Купанья, лодки, походы по лесу, игра в крокет, вечерний чай на веранде. Мотыльки у керосиновых ламп. Сирень… она в том году поздно цвела… Короче говоря, первая неделя прошла почти безоблачно.
А потом… Потом-то все равно должно было что-то случиться. И случилось.
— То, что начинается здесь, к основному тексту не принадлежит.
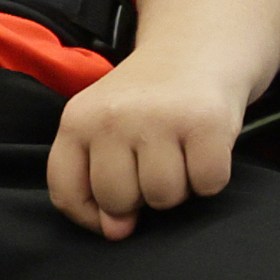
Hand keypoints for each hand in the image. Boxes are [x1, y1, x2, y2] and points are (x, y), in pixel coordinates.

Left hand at [46, 48, 246, 239]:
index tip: (110, 208)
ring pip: (164, 198)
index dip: (90, 214)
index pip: (67, 193)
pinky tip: (204, 146)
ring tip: (179, 151)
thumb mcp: (105, 129)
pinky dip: (212, 176)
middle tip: (153, 160)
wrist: (197, 47)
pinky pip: (207, 184)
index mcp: (77, 120)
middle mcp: (112, 116)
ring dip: (178, 186)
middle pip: (118, 201)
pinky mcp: (206, 122)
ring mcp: (159, 118)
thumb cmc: (147, 102)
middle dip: (140, 195)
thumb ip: (97, 181)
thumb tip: (116, 231)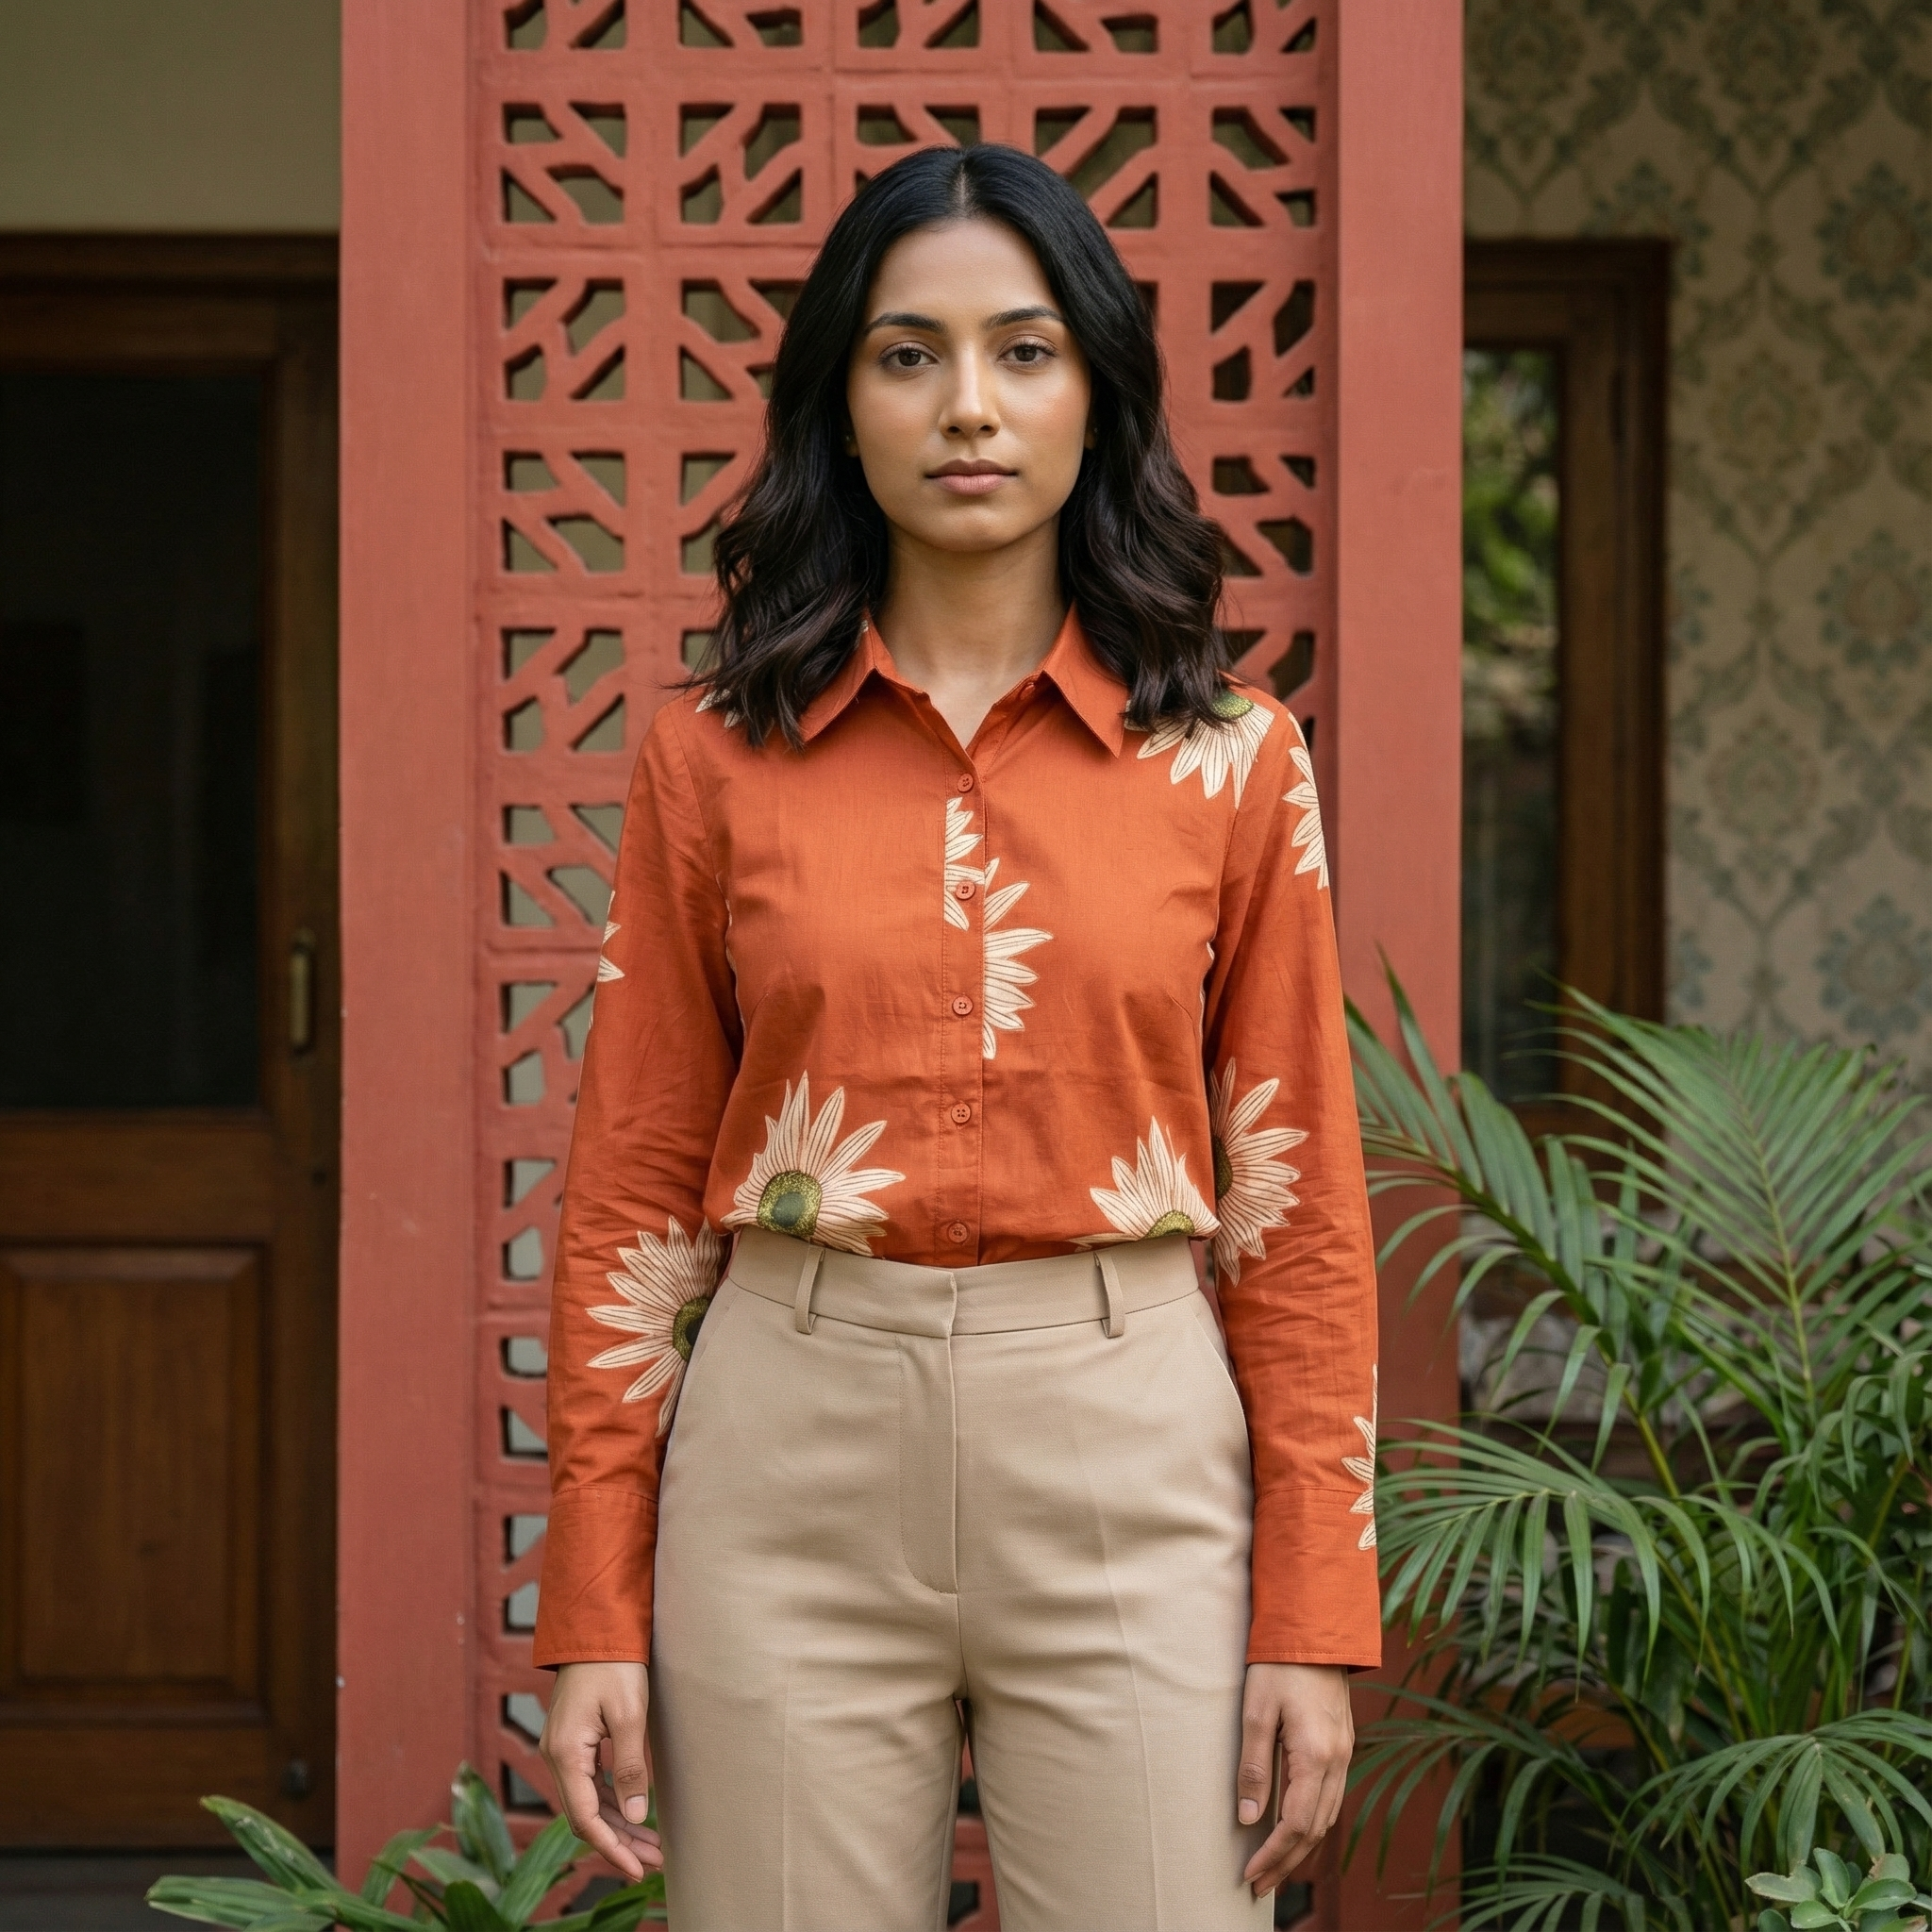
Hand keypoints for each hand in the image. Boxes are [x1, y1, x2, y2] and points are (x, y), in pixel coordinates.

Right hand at [539, 1661, 662, 1881]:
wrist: (595, 1626)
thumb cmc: (614, 1665)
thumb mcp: (630, 1715)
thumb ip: (631, 1768)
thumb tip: (637, 1817)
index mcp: (566, 1752)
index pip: (585, 1818)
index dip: (611, 1848)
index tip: (638, 1868)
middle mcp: (556, 1756)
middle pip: (585, 1815)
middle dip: (620, 1842)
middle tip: (655, 1862)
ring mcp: (562, 1749)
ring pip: (588, 1802)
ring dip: (617, 1825)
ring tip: (651, 1846)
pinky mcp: (573, 1741)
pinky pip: (589, 1784)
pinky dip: (610, 1803)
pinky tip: (633, 1814)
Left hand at [1237, 1662, 1353, 1897]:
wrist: (1316, 1627)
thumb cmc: (1279, 1664)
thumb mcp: (1256, 1711)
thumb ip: (1254, 1766)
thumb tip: (1250, 1819)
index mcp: (1317, 1756)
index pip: (1297, 1825)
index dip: (1274, 1855)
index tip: (1251, 1876)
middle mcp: (1339, 1761)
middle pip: (1316, 1830)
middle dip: (1287, 1862)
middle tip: (1259, 1886)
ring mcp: (1346, 1753)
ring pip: (1328, 1816)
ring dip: (1302, 1846)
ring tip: (1274, 1865)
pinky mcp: (1343, 1744)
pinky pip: (1333, 1797)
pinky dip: (1314, 1821)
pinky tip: (1295, 1827)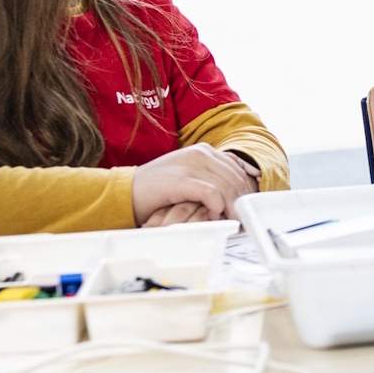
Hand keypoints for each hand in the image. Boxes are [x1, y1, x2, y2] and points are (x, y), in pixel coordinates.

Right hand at [131, 145, 260, 225]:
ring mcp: (191, 164)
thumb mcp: (188, 178)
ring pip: (227, 186)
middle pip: (236, 177)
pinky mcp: (182, 180)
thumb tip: (236, 193)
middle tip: (243, 219)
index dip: (246, 187)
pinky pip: (211, 194)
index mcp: (204, 150)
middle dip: (242, 200)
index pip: (237, 166)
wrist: (126, 192)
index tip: (247, 206)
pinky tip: (214, 217)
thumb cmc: (158, 190)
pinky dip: (217, 208)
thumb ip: (210, 178)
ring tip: (230, 221)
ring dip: (231, 206)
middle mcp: (200, 153)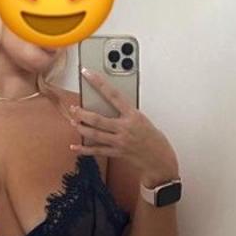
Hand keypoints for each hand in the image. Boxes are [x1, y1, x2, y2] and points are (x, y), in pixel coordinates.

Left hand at [69, 68, 178, 185]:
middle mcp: (125, 128)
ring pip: (94, 134)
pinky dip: (85, 150)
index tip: (88, 73)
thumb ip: (128, 114)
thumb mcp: (144, 120)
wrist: (161, 161)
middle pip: (97, 119)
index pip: (113, 95)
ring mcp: (120, 142)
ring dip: (81, 128)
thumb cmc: (155, 140)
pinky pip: (97, 151)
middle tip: (74, 108)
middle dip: (82, 113)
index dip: (98, 83)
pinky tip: (75, 147)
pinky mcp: (117, 153)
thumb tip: (112, 108)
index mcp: (133, 116)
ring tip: (74, 122)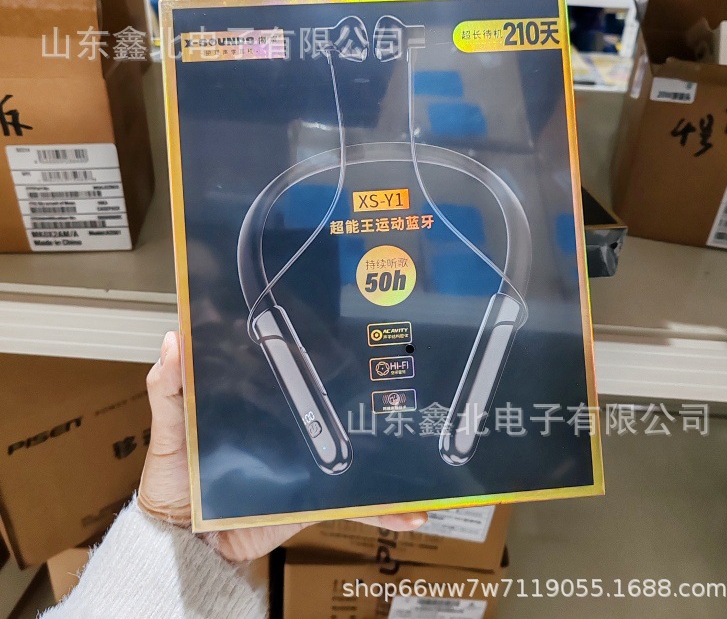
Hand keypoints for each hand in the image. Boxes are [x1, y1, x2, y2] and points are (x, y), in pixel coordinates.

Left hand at [138, 332, 426, 561]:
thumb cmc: (172, 483)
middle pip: (330, 403)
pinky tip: (412, 512)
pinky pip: (353, 502)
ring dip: (386, 448)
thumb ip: (169, 388)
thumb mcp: (168, 430)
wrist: (186, 545)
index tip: (339, 322)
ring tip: (418, 438)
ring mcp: (304, 460)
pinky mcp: (314, 496)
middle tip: (398, 372)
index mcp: (254, 401)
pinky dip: (383, 509)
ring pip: (351, 448)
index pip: (286, 366)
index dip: (310, 346)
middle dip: (367, 391)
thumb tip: (175, 339)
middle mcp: (285, 425)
Сестры Крутовы затеяли домашние концерты. С пением под пианино и гитару, со стихами, танцами… Я-то, конечно, отсиживался в уголке, а Рудольф развернулся во всю силу своих дарований. Так увлекся ролью фокусника и мага, что целыми днями не снимал тюрбан, сделанный из купального полотенца. И не только уже на концертах, а при любом случае свои таланты показывал… Понимаешь, все хорошо в меру, а он, можно сказать, увяз в своей роли по уши. То и дело трюки: с шарами от крокета, с картами, с карманными часами, с чайными ложками. И при этом всякие ужимки. В ответ, конечно, аплодисменты и смех. Вскоре уже так повелось: где Рудик, там цирк и веселье. Мне это веселье казалось обидным.
Я несколько раз говорил Рудольфу:
“Чего ты паясничаешь!”
А он:
“Я оттачиваю мастерство”.
“Они же не над мастерством смеются, а над тобой. Ты не фокусник уже стал, а клоун…”
“Да ну тебя! Ты просто злишься, что на тебя Лидочка не глядит”.
Лидочка была на год старше своего брата Вениамина. Очень милая такая девочка, изящная. Пела чудесно. Конечно, она мне нравилась. Но я чувствовал себя чуть ли не уродом и, разумеется, не помышлял о взаимной симпатии, понимал, кто есть кто. Поэтому в ответ лишь обругал Рудольфа. Довольно грубо. Впервые в жизни. А он не разозлился. Будто даже не заметил…
А Лидочка через день вдруг подошла ко мне:
“Петя, правду ли говорят, что вы пишете стихи?”
“Кто говорит?” – вспыхнул я. И захотелось огреть Рудольфа по башке. Скотина длинноязыкая!
“Ах, это совершенно не важно. Талант все равно нельзя удержать в секрете… Скажите, вы не могли бы сочинить два-три куплета для своего друга? Нужен мадригал…”
Я заморгал:
“Что нужно?”
“Хвалебное стихотворение. Мы на сегодняшнем концерте собираемся возвеличить Рудика за его замечательные способности.
Я набычился и пробормотал:
“Не… я такие не пишу…”
“А какие же вы пишете? Наверно, про любовь?”
“Нет…”
Я писал про рыцарей и морские приключения. Но сказать про это постыдился и буркнул:
“Про электричество…”
“Ах как интересно! А мадригал, значит, не ваш жанр? Извините…” – И упорхнула.
Стихи о Рудольфе сочинил кто-то другой. Я их помню по сей день.
Вечером на широком крыльце, которое служило сценой, устроили “коронацию”. Рудольфа усадили на покрытый чем-то золотистым стул, и приятель Веньки Крутова, Игорь Субботин, постоянный тогдашний декламатор, возгласил:
Знаменитый наш комнатный мальчикТо и дело творит чудеса!Лишь поднимет магический пальчик —Сразу дыбом встают волоса!Он с утра до вечернего чаяПотешать нас все время готов.И за это его мы венчаемСей роскошной короной шутов!
И тут Лидочка и ее сестра Аня надели на Рудольфа картонную корону с бубенчиками…
Я думал, Рудька вскочит, растопчет ее. А он… сидел и улыбался.